I recently came across a transcript of a symposium on Lovecraft from the early sixties. The panel members included Fritz Leiber and Robert Bloch. At one point, someone asked whether Lovecraft actually scared anyone. A few people said he did (Leiber, for one) but the general consensus was no, Lovecraft wasn’t scary.

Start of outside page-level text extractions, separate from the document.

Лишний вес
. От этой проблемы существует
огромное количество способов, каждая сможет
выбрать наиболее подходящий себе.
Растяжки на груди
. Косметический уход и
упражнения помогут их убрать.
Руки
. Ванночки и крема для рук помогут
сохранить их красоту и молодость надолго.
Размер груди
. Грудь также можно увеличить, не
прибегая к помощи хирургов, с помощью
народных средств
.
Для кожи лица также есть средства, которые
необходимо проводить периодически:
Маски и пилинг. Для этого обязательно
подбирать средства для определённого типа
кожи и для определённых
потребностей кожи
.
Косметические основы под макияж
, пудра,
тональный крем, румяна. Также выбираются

I agree. For one thing, he’s always giving away his endings through his use of the “as if” or “seemed like” clauses.2 Once you know the ending of a Lovecraft story, it loses most of its suspense, and Lovecraft constantly spoils his own plot. Here’s an example from “The Dunwich Horror”:
Dr. Armitage, associating what he was reading with what he had heard of Dunwich and its brooding presences, and of Wilbur Whateley and his dim, hideous aura that stretched from a dubious birth to a cloud of probable matricide, felt a wave of fright as tangible as a draught of the tomb’s cold clamminess. The bent, goatish giant [i.e., Whateley–JFCC] before him seemed like the spawn of another planet or dimension; like something only partly of mankind, and linked to black gulfs of essence and entity that stretch like titan phantasms beyond all spheres of force and matter, space and time.
Naturally, all of Dr. Armitage’s wild speculation turns out to be accurate.

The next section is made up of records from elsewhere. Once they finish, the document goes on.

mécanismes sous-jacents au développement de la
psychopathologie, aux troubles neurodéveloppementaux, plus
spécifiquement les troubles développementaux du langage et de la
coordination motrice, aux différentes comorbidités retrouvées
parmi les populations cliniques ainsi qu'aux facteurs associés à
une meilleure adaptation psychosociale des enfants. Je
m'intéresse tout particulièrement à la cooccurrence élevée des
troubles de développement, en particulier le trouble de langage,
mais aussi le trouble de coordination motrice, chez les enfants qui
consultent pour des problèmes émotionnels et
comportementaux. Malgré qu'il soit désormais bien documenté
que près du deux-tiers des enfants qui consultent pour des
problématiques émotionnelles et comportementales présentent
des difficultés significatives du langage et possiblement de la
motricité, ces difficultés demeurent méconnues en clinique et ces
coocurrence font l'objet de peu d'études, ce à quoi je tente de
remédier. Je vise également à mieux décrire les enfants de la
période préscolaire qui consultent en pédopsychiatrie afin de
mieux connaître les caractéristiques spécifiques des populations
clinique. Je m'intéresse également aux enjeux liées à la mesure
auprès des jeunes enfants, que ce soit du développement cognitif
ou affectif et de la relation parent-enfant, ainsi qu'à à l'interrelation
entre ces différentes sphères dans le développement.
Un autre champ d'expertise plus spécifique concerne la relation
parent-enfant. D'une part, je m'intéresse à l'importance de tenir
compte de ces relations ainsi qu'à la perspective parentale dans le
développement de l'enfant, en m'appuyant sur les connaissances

But this isn’t Lovecraft’s only problem. As Miller points out, piling on the obscure Anglophone adjectives doesn’t a creepy story make. But I think the real problem is regarding Lovecraft as a “horror” writer at all.
As a writer of horror stories, Lovecraft never impressed me; but as a science fiction writer, his influence is strong. Lovecraft bridged the gap–or perhaps found the middle ground–between Edgar Allan Poe and H.G. Wells, with a little Arthur C. Clarke thrown in. All his beasties–Cthulhu, Yog-Sothoth, the Elder Things–are technically extradimensional creatures or space aliens, not supernatural demons. Whereas Poe, Bierce and HPL’s other predecessors confined themselves to the psychological and (less often) supernatural in their horror tales, it was Lovecraft who pioneered the realm of “science horror.” Without Lovecraft, there might be no Alien.

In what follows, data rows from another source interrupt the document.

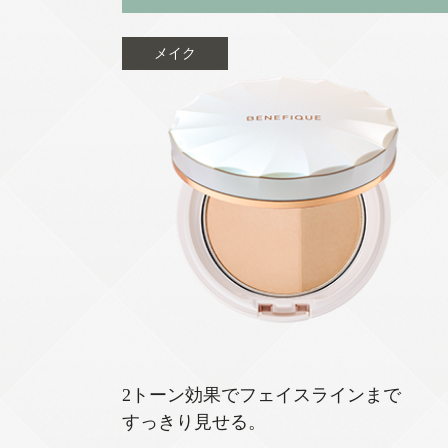
メイク
2トーン効果でフェイスラインまで
すっきり見せる。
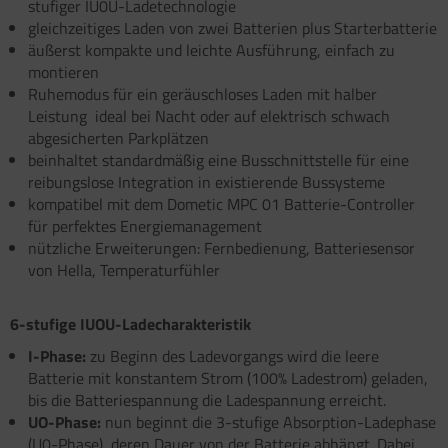
stufiger IU0U-Ladetechnologie
gleichzeitiges Laden von zwei Batterien plus Starterbatterie
satzteile für Fiamma Markise F45Ti
äußerst kompakte und leichte Ausführung, einfach zu
satzteile für Fiamma Markise F50 / F55
montieren
Ruhemodus für ein geräuschloses Laden mit halber
satzteile für Fiamma Markise F65
Leistung  ideal bei Nacht oder auf elektrisch schwach
abgesicherten Parkplätzen
satzteile für Fiamma Markise F70
beinhaltet standardmäßig eine Busschnittstelle für eine
reibungslose Integration in existierende Bussysteme
satzteile für Fiamma Markise F80
kompatibel mit dem Dometic MPC 01 Batterie-Controller
für perfektes Energiemanagement
satzteile für Fiamma Pumpen
nützliche Erweiterungen: Fernbedienung, Batteriesensor
von Hella, Temperaturfühler
satzteile für Fiamma Safe-Door
6-stufige IUOU-Ladecharakteristik
I-Phase:
zu Beginn des Ladevorgangs wird die leere
Batterie mit konstantem Strom (100% Ladestrom) geladen,
bis die Batteriespannung die Ladespannung erreicht.
UO-Phase:
nun beginnt die 3-stufige Absorption-Ladephase
(U0-Phase), deren Dauer von der Batterie abhängt. Dabei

My attempts to write like Lovecraft3 have been pretty unsuccessful. He can be parodied (as I intend to do, lovingly, in Tales of Atreval), but not imitated. He’s too intellectually and philosophically idiosyncratic. His writing does tend to be overwrought. To my admittedly inexperienced writerly eye, he seems to have approached the craft of fiction writing from a theoretical, almost scientific standpoint–reading the stories of his favorite authors and then mixing and matching their stylistic templates to build his own. Lovecraft designed his stories carefully (if not always sucessfully) to achieve particular “effects,” but his thin characters, dense prose, and general paucity of dialogue can become wearisome–to write, at least; I have a much better tolerance for reading his work than trying to write like it.
I admire Lovecraft for the way he struggled with modernity, for his pained depiction of a universe in which humanity has little or no significance, but most of all, for his marvelously imaginative cosmogony. How can I not love the creator of such a bizarre pantheon of alien demigods, with names like Great Cthulhu, Azathoth, Yog-Sothoth, Shub-Niggurath, and the Crawling Chaos Nyarlathotep? Lovecraft is deserving of his legacy, in all its dichotomous glory.
1 I object! I think Lovecraft at least deserves to be called America’s worst good writer.
2 Tzvetan Todorov discusses this weird tale tradition in depth in The Fantastic.
3 In addition to the recently-shelved “Advanced Operators,” those would be “The Black Cloth” and “The Burying Ground” for you future biographers.